Our connection now is somewhat obligatory, holding us together for the sake of what we are to each other.
As I rewatched love jones at 24, in all its romantic melancholy, I thought a lot about my mom. Not as my mom– but as a 20-something hopeless romantic waiting to be swept away and the implications it had on our relationship. Like my mom and me, Nina and Darius are imperfect— and they know it. They spend more time at odds than they do in love, yet the viewer never questions whether their connection is genuine. The film’s romanticism of second chances and finally getting it right alludes to a girlish optimism I never expected my mother to have. I never thought of love as something she had given up by becoming a mom, and for a long time, I don’t think she felt that way either.
In the last ten years, she saw her girls become everything she’d hoped for, so when her second chance at love came along she fell head first. She missed the signs, forgotten what she taught her daughters, (made me a proud big sister), and sacrificed everything she’d done for a reiteration of her past disguised as a worthy partner. Similarly, Nina pauses things with Darius to potentially rekindle a relationship with her ex-fiance, squandering new romance for an idea of love. Believing in something you’ve never known or seen up close could be poetic. It could be a second chance at something you always wanted. It could also be a lie.
The truth is emotions, love, and relationships—of all kinds—are uncharted waters for everyone. Like Darius, I’ve tried to use my words to mend the relationship between me and my mom, writing countless letters with each ending in subtle dismissals more final than the last. I want my mom to take accountability for how her toxic relationship affected the final years of my childhood. She prefers to let time heal wounds that are generations old.
The most recent instance made it clear to me—to be misunderstood is to be made invisible, to die a small death, and to crumble at the feet of those we love most.
Through my own womanhood, I understand now, that when I became a teenager, my mom saw her freedom. She wanted to be her own woman, not someone to depend on, but someone to be loved. As her child, I deserved more and the weight of her mistake fills the space between us. It’s easy to forget that we exist outside our roles as mothers and daughters and that these personhoods conflict with who we are and who we want to be for others.

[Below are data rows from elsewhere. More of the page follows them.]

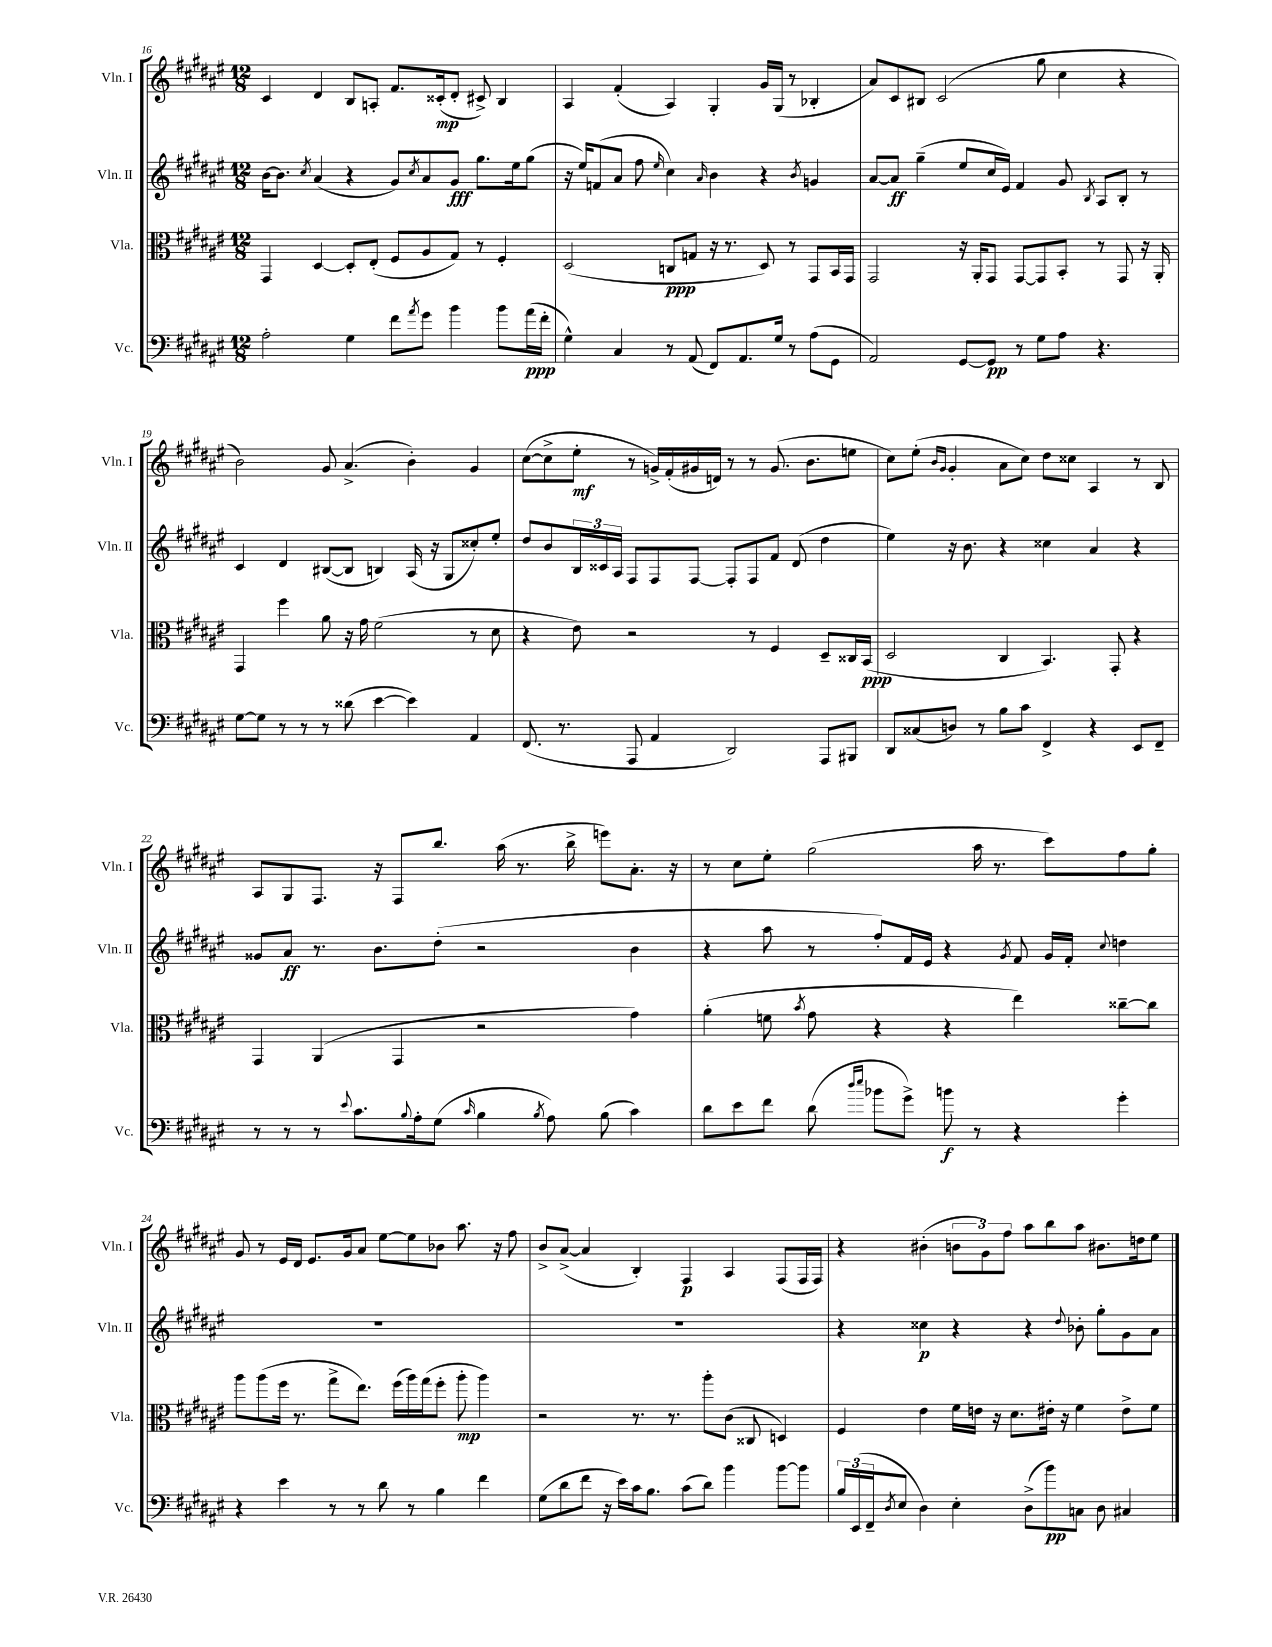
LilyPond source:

<<
\new StaffGroup <<
\new Staff = "s0" \with { instrumentName = "Vln. I" shortInstrumentName = "Vln. I" } {
    \clef treble \key fis \major \numericTimeSignature \time 12/8
    cis'4 dis'4 b8 a8-. fis'8. cisis'16-.\mp( dis'8-. cis'8->) b4 |
    ais4 fis'4-.( ais4) gis4-. gis'16 gis16( r8 bes4-. |
    ais'8) cis'8 bis8 cis'2( gis''8 cis''4 r4 |
    b'2) gis'8 ais'4.->( b'4-.) gis'4 |
    cis''8~( cis''8-> eis''8-.\mf r8 g'16->) fis'16-.( gis'16 d'16) r8 r8 gis'8.( b'8. e''8 |
    cis''8) eis''8-.( \grace { b'16 gis'16 } gis'4-. ais'8 cis''8) dis''8 cisis''8 ais4 r8 b8 |
    ais8 gis8 fis8. r16 fis8 b''8. ais''16( r8. b''16-> e'''8) ais'8.-. r16 |
    r8 cis''8 eis''8-. gis''2( ais''16 r8. cis'''8) fis''8 gis''8-. |
    gis'8 r8 eis'16 dis'16 eis'8. gis'16 ais'8 eis''8~ eis''8 bes'8 ais''8. r16 fis''8 |
    b'8-> ais'8~->( ais'4 b4-.) fis4\p ais4 fis8( fis16 fis16) |
    r4 bis'4-.( \tuplet 3/2 { b'8 gis'8) fis''8 } ais''8 b''8 ais''8 bis'8. d''16 eis''8 \bar "|." |
}
\new Staff = "s1" \with { instrumentName = "Vln. II" shortInstrumentName = "Vln. II" } {
    \clef treble \key fis \major \numericTimeSignature \time 12/8
    b'16~ b'8. \acciaccatura { cis''8 } ais'4( r4 gis'8) \acciaccatura { cis''8 } ais'8 gis'8\fff gis''8. eis''16 gis''8( |
    r16 eis''16) f'8( ais'8 fis''8 \grace { eis''16 } cis''4) \grace { ais'16 } b'4 r4 \acciaccatura { b'8 } g'4 |
    ais'8~ ais'8\ff gis''4--( eis''8 cis''16 eis'16) fis'4 gis'8 \acciaccatura { b8 } ais8 b8-. r8 |
    cis'4 dis'4 bis8~( bis8 b4) ais16( r16 gis8 cisis''8-.) eis''8-. |
    dis''8 b'8 \tuplet 3/2 { b16 cisis'16 ais16 } fis8 fis8 fis8~ fis8-. fis8 fis'8 dis'8( dis''4 |
    eis''4) r16 b'8. r4 cisis''4 ais'4 r4 |
    gisis'8 ais'8\ff r8. b'8. dis''8-.( r2 b'4 |
    r4 ais''8 r8 fis''8-.) fis'16 eis'16 r4 \acciaccatura { gis'8 } fis'8 gis'16 fis'16-. \appoggiatura { cis''8 } d''4 |
    R1. |
    R1. |
    r4 cisis''4\p r4 r4 \appoggiatura { dis''8 } bes'8-. gis''8-. gis'8 ais'8 \bar "|." |
}
\new Staff = "s2" \with { instrumentName = "Vla." shortInstrumentName = "Vla." } {
    \clef alto \key fis \major \numericTimeSignature \time 12/8
    gis,4 dis4~ dis8-. eis8-.( fis8 ais8 gis8) r8 fis4-. |
    dis2( c8\ppp g8 r16 r8. dis8) r8 gis,8 b,16 gis,16 |
    gis,2 r16 ais,16-. gis,8 gis,8~ gis,8 b,8-. r8 gis,8 r16 ais,16-. |
    gis,4 fis''4 ais'8 r16 gis'16 fis'2( r8 dis'8 |
    r4 eis'8) r2 r8 fis4 dis8-- cisis16 b,16\ppp( |
    dis2 cis4 b,4.) gis,8-. r4 |
    gis,4 ais,4( gis,4 r2 gis'4) |
    ais'4-.( f'8 \acciaccatura { b'8 } gis'8 r4 r4 eis''4) cisis''8~-- cisis''8 |
    ais''8 ais''8( fis''16 r8. gis''8-> eis''8.) fis''16( ais''16) gis''16( fis''8-. ais''8-.\mp ais''4) |
    r2 r8. r8. ais''8-. cis'8( cisis8 d4) |
    fis4 eis'4 fis'16 e'16 r16 dis'8. eis'16-. r16 fis'4 eis'8-> fis'8 \bar "|." |
}
\new Staff = "s3" \with { instrumentName = "Vc." shortInstrumentName = "Vc." } {
    \clef bass \key fis \major \numericTimeSignature \time 12/8
    ais2-. gis4 fis'8 \acciaccatura { ais'8 } gis'8 b'4 b'8 ais'16\ppp( fis'16-. |
    gis4-^) cis4 r8 ais,8( fis,8) ais,8. gis16 r8 ais8( gis,8 |
    ais,2) gis,8~ gis,8\pp r8 gis8 ais8 r4. |
    gis8~ gis8 r8 r8 r8 disis'8( eis'4~ eis'4) ais,4 |
    fis,8.( r8. ais,,8 ais,4 dis,2) ais,,8 bis,,8 |
    dis,8 cisis8( d8) r8 b8 cis'8 fis,4-> r4 eis,8 fis,8-- |
    r8 r8 r8 \appoggiatura { eis'8 } cis'8. \appoggiatura { b8 } ais16-. gis8( \grace { cis'16 } b4 \acciaccatura { b8 } ais8) b8( cis'4) |
    dis'8 eis'8 fis'8 dis'8( \grace { dis''16 eis''16 } bes'8 gis'8->) b'8\f r8 r4 gis'4-. |
    r4 eis'4 r8 r8 dis'8 r8 b4 fis'4 |
    gis8( dis'8 fis'8 r16 eis'16) cis'16 b8. cis'8( dis'8) b'4 b'8~ b'8 |
    \tuplet 3/2 { b16 eis,16( fis,16-- } \acciaccatura { dis8 } eis8 dis4) eis4-. dis8->( b'8\pp) c8 dis8 cis4 \bar "|." |
}
>>
>>
\layout { \context { \Score currentBarNumber = #16 } }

When I was younger, I loved what my mom loved because I wanted to be like her. As I grew up, I found my own sense of self, but the countless love jones rewatches weaved our experiences together. My favorite song is a derivative of her favorite movie and the love I have for her. Like Nina moving to New York without saying goodbye, I’m not sure if telling her this would change anything. Would she come running like Darius for the train and be too late? For the four of us expectations and paths to forgiveness are collateral in the shadow of our emotional language barrier.

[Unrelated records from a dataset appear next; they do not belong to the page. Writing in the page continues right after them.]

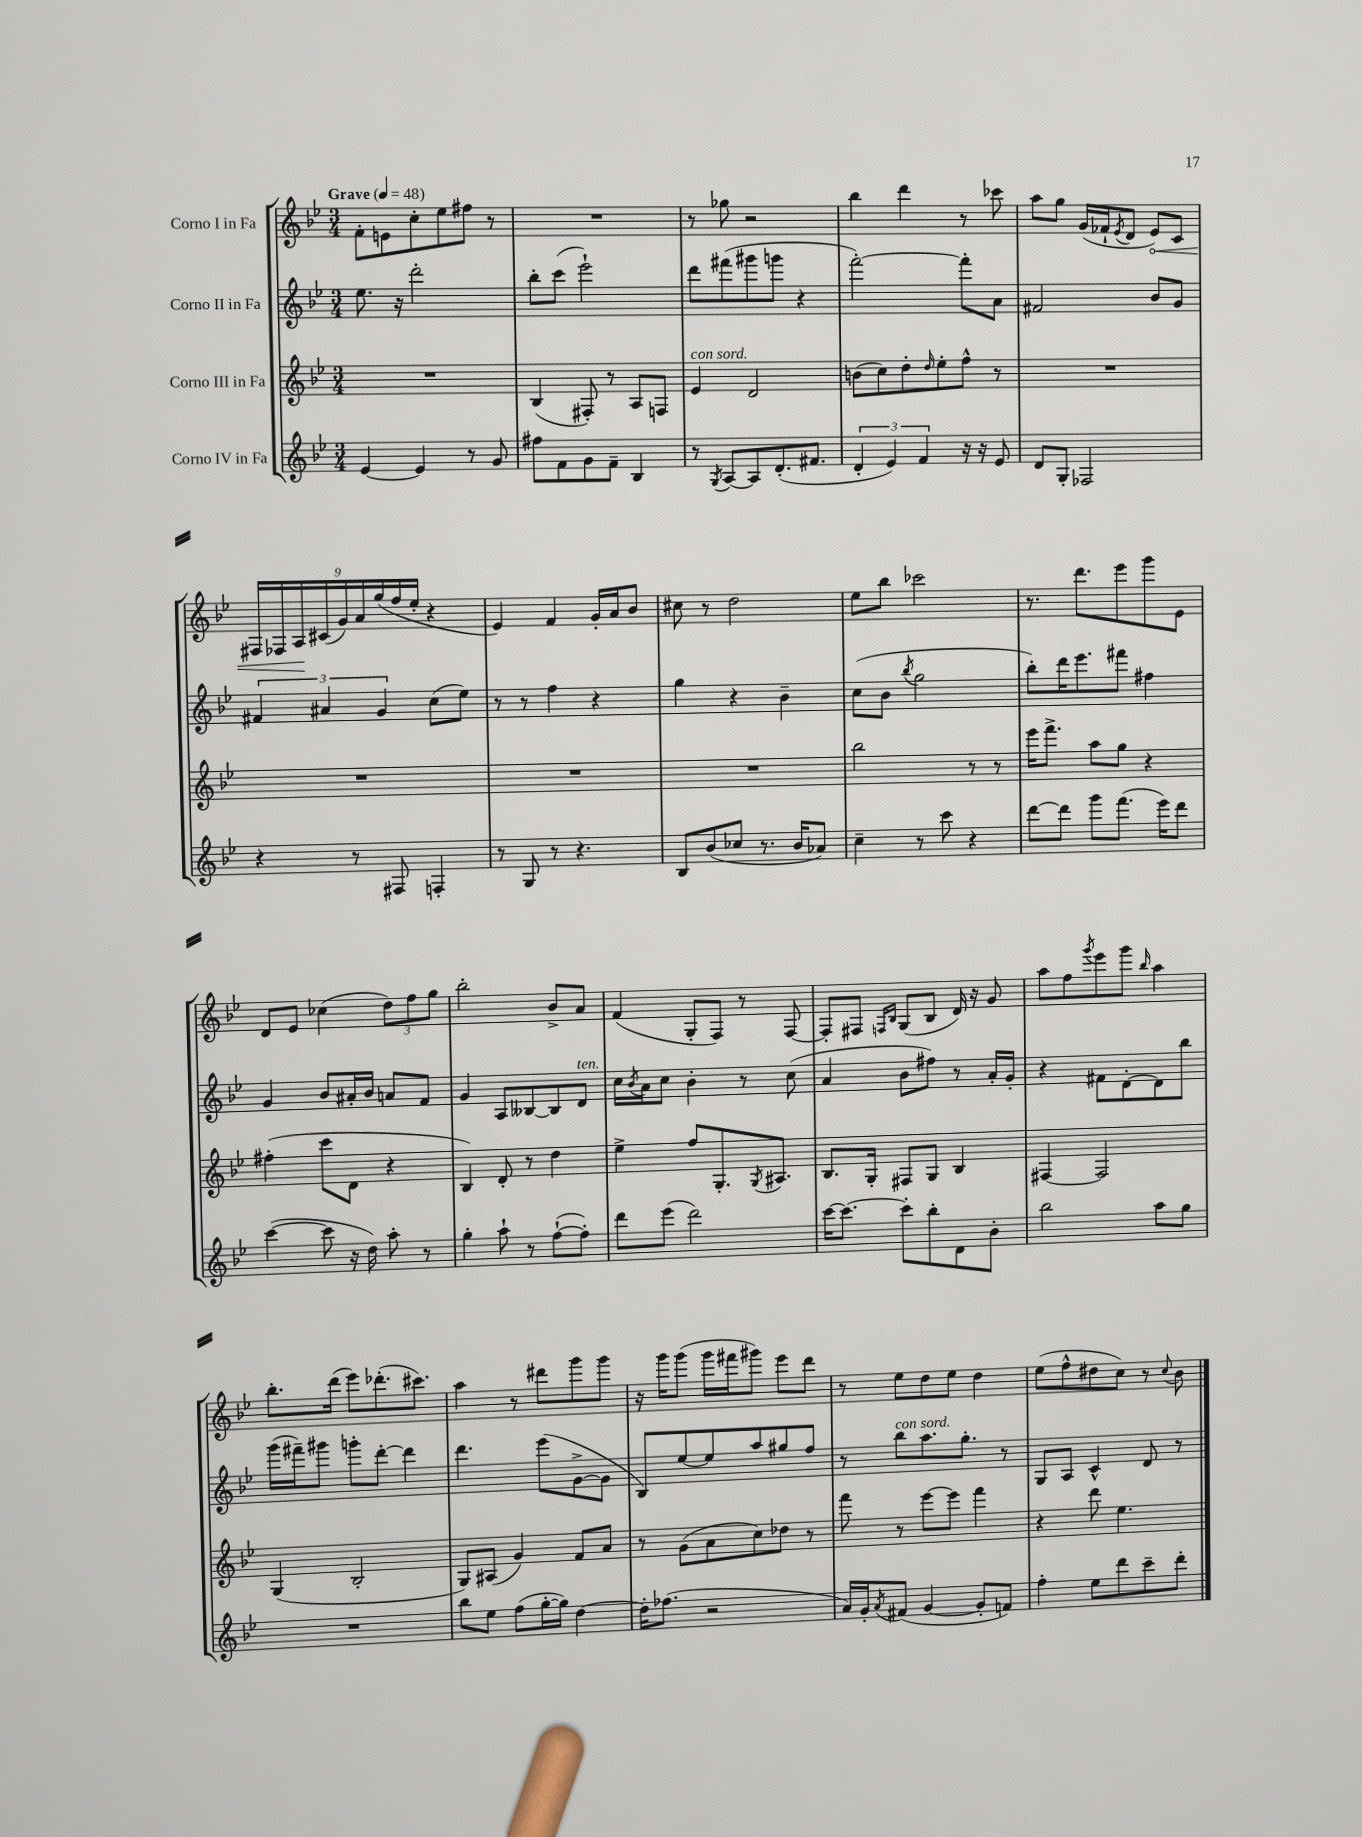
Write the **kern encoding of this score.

**kern	**kern	**kern	**kern	**dynam
*part4	*part3	*part2	*part1	*part1
*staff4	*staff3	*staff2	*staff1	*staff1
*I"Corno IV in Fa	*I"Corno III in Fa	*I"Corno II in Fa	*I"Corno I in Fa	*
*clefG2	*clefG2	*clefG2	*clefG2	*
*k[b-e-]	*k[b-e-]	*k[b-e-]	*k[b-e-]	*
*M3/4	*M3/4	*M3/4	*M3/4	*
*MM48	*MM48	*MM48	*MM48	*
=1	=1	=1	=1	=1
!	!	!	!LO:TX:a:B:t=Grave	!
[4e-/	2.r	8.ee-\	8f'\L	.
.	.	.	8en\	.
.	.	16r	.	.
4e-/]	.	2ddd'\	8cc'\	.
.	.	.	8ee-\	.
8r	.	.	8ff#X\J	.
8g/	.	.	8r	.
=2	=2	=2	=2	=2
8ff#X\L	(4B-/	8bb-'\L	2.r	.
8f\	.	(8ccc\J	.	.
8g\	8F#X'/)	2eee-`\)	.	.
8f~\J	8r	.	.	.
4B-/	8A/L	.	.	.
.	8Fn/J	.	.	.
=3	=3	=3	=3	=3
!	!LO:TX:a:i:t=con sord.	!	!	!
8r	4e-/	8ddd\L	8r	.
8qG/	.	.	.	.
[8A/L	.	(8fff#X\	8gg-X\	.
8A/]	2d/	8ggg#X\	2r	.
(8.d'/	.	8gggn\J	.	.
.	.	4r	.	.
8.f#X/J	.	.	.	.
=4	=4	=4	=4	=4
6d'/	(8bn\L	[2fff'\)	4bb-\	.
.	8cc\)	.	.	.
6e-/)	.	.	.	.
.	8dd'\	.	4ddd\	.
6f/	.	.	.	.
.	16qqdd/	.	.	.
.	8ee-'\	.	.	.
16r	8ff^^\J	8fff'\L]	8r	.
16r	.	.	.	.
8e-/	8r	8a\J	8ccc-X\	.
=5	=5	=5	=5	=5
8d/L	2.r	2f#X/	8aa\L	.
8G'/J	.	.	8gg\J	.
2F-X/	.	.	(16g/LL	.
.	.	.	16f-X`/J	.
.	.	.	8qe-/	.
.	.	.	8d/J	.
!	!	!	!	!LO:HP:b
.	.	8b-/L	8e-/L)	<
.	.	8g/J	8c/J	.
!!LO:LB:g=z
=6	=6	=6	=6	=6
4r	2.r	6f#X/	18F#X/LL	.
.	.	.	18F-X/	.
.	.	.	18A/	.
.	.	6a#X/	(18c#X/	[
.	.	.	18g/)	.
8r	.	.	.	.
.	.	.	18a/	.
.	.	6g/	(18gg/	.
8F#X/	.	.	.	.
.	.	.	18ff/	.
.	.	.	18ee-'/JJ	.
4Fn'/	.	(8cc\L	4r	.
.	.	8ee-\J)	.	.
=7	=7	=7	=7	=7
8r	2.r	8r	4e-/)	.
8G/	.	8r	.	.
8r	.	4ff\	4f/	.
4.r	.	.	.	.
.	.	4r	16g'/LL	.
.	.	.	16a/J	.
.	.	.	8b-/J	.
=8	=8	=8	=8	=8
8B-/L	2.r	4gg\	8cc#X\	.
(8b-/	.	.	8r	.
8cc-X/J	.	4r	2dd\	.
8.r	.	.	.	.
.	.	4b-~\	.	.
16b-/KL	.	.	.	.
8a-X/J)	.	.	.	.
=9	=9	=9	=9	=9
4cc~\	2bb-\	(8cc\L	8ee-\L	.
.	.	8b-\J	8bb-\J	.
.	.	8qbb-/	.	.
8r	.	2gg\	2ccc-X\	.
8ccc\	.	.	.	.
4r	8r	.	.	.
.	8r	.	.	.
=10	=10	=10	=10	=10
[8ddd\L	16eee-\KL	8bb-'\L)	8.r	.
.	8.fff^\J	.	.	.
8ddd\J]	.	16ddd\K	.	.
.	.	8.eee-\	8.ddd\L	.
8ggg\L	8aa\L	.	.	.
(8.fff\J	8gg\J	8fff#X\J	8eee-\	.
.	4r	4ff#X\	8ggg\	.
16eee-\KL)	.	.	.	.
8ddd\J	.	.	8e-\J	.
!!LO:LB:g=z
=11	=11	=11	=11	=11
([4ccc\	(4ff#X'\	4g/	8d/L	.
.	.	.	8e-/J	.
8ccc\]	8ccc\L	8b-/L	(4cc-X\	.
16r	8d\J	16a#X'/L	.	.
16dd\)	.	16b-/JJ	.	.
8aa'\	4r	8an/L	12dd\L)	.
.	.	.	12ff\	.
8r	.	8f/J	.	.
.	.	.	12gg\J	.
=12	=12	=12	=12	=12
4gg'\	4B-/)	4g/	2bb-'\	.
8aa`\	8d'/	8A/L	.	.
8r	8r	[8B--X/	.	.
([8ff`\L	4dd\	8B--/]	8b-^/L	.
!	!	!LO:TX:a:i:t=ten.	!	!
8ff'\J])	.	8d/J	8a/J	.
=13	=13	=13	=13	=13
8ddd\L	4ee-^\	16cc\LL	(4f/	.
.	.	8qb-/	.	.
.	.	16a\J	.	.
(8eee-\J	.	8cc\J	.	.
2ddd\)	8ff/L	4b-'\	8G'/L	.
.	8.G'/	.	8F/J)	.
.	.	8r	8r	.
.	8qG/	.	.	.
.	8.A#X/J	.	.	.
.	.	(8cc\	[8F/	.
=14	=14	=14	=14	=14
[16ccc\KL	8.B-/L	4a/	8F'/L]	.
8.ccc\J_	.	.	.	.
.	.	.	8F#X/J	.
.	16G'/Jk	.	.	.
.	.	.	16qqFn/LL	.
.	.	.	16qqB-/JJ	.
8ccc'\L]	8F#X/L	8b-\L	(8G/L	.
8bb-'\	8G/J	8ff#X\J)	8B-/J	.
8d\	4B-/	8r	16d/)	.
.	.	.	16r	.
8b-'\J	.	16a'/LL	8g/	.
.	.	16g'/JJ	.	.
=15	=15	=15	=15	=15
2bb-\	[4F#X/	4r	8aa\L	.
.	.	.	8ff\	.
.	.	.	8qggg/	.
.	2F#/]	8f#X\L	8eee-\	.
.	.	[8d'\	8ggg\J	.
.	.	.	16qqbb-/	.
8aa\L	.	8d\]	4aa\	.
8gg\J	.	8bb-\J	.	.
!!LO:LB:g=z
=16	=16	=16	=16	=16
2.r	(4G/	(16ggg\LL	8.bb-'\L	.
.	.	16fff#X~\J)	.	.
.	.	8ggg#X\J	.	.
.	.	.	(16ddd\Jk	.
.	2B-'/	8gggn'\L	8eee-\L)	.
.	.	[8ddd'\J	(8.ddd-X'\	.
.	.	4ddd\]	.	.
.	.	.	8.ccc#X\J)	.
=17	=17	=17	=17	=17
8bb-\L	8G/L)	4.ddd\	4aa\	.
8ee-\J	(8A#X/J	.	.	.
(8ff\L	4g/)	.	8r	.
[16gg'\L	.	(8eee-\L	8ddd#X\L	.
16gg\JJ])	.	.	.	.
[4dd\	8f/L	[8g^\	8ggg\	.
.	8a/J	8g\J]	8ggg\J	.
=18	=18	=18	=18	=18
16dd'\KL]	8r	8B-/L)	16r	.
(8.ff-X\J	.	.	16ggg\KL	.
.	(8g\L	[8ee-/	(8ggg\J	.
2r	8a\	8ee-/]	16ggg\LL	.
.	.	.	16fff#X\J	.
.	8cc\)	8aa/	8ggg#X\J)	.
.	8dd-X\J	8gg#X/	8eee-\L	.
.	8r	8ff/J	8ddd\J	.
=19	=19	=19	=19	=19
16a/LL)	8fff\	8r	8r	.
16g'/J	.	.	.	.
8qa/	.	.	.	.
!	!	!LO:TX:a:i:t=con sord.	!	!
(8f#X/J	8r	8bb-\L	8ee-\L	.
[4g/	[8eee-\L	8.aa\	8dd\	.
.	8eee-\J]	.	8ee-\J	.
.	.	8.gg'\J	.	.
8g'/L]	4fff\	.	4dd\	.
8fn/J)	.	8r	.	.
=20	=20	=20	=20	=20
4ff'\	4r	8G/L	(8ee-\L	.
.	.	8A/J	8ff^^\	.
8ee-\L	8ddd\	4c^^/	8dd#X\	.
8ddd\	4.ee-\	.	8cc\J)	.
8ccc~\	.	8d/	8r	.
.	.	.	8qqcc/	.
8ddd'\J	.	8r	8b-\	.
==	==	==	==	==
*-	*-	*-	*-	*-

In the final scene outside The Sanctuary, with Nina and Darius washing away the past in the rain, they can forgive each other earnestly for their faults, reminding us to love in spite of. While art may no longer be enough to fill the gap between us, it will forever remind me of being seven years old with my mom—and our relationship— forever frozen as she was at that time. Sometimes I wish things with my mom were simpler, that there wasn’t a chasm between us she pretends not to notice. But to wish for simplicity is to wish we were different people, and I couldn’t dream of a mom I love more.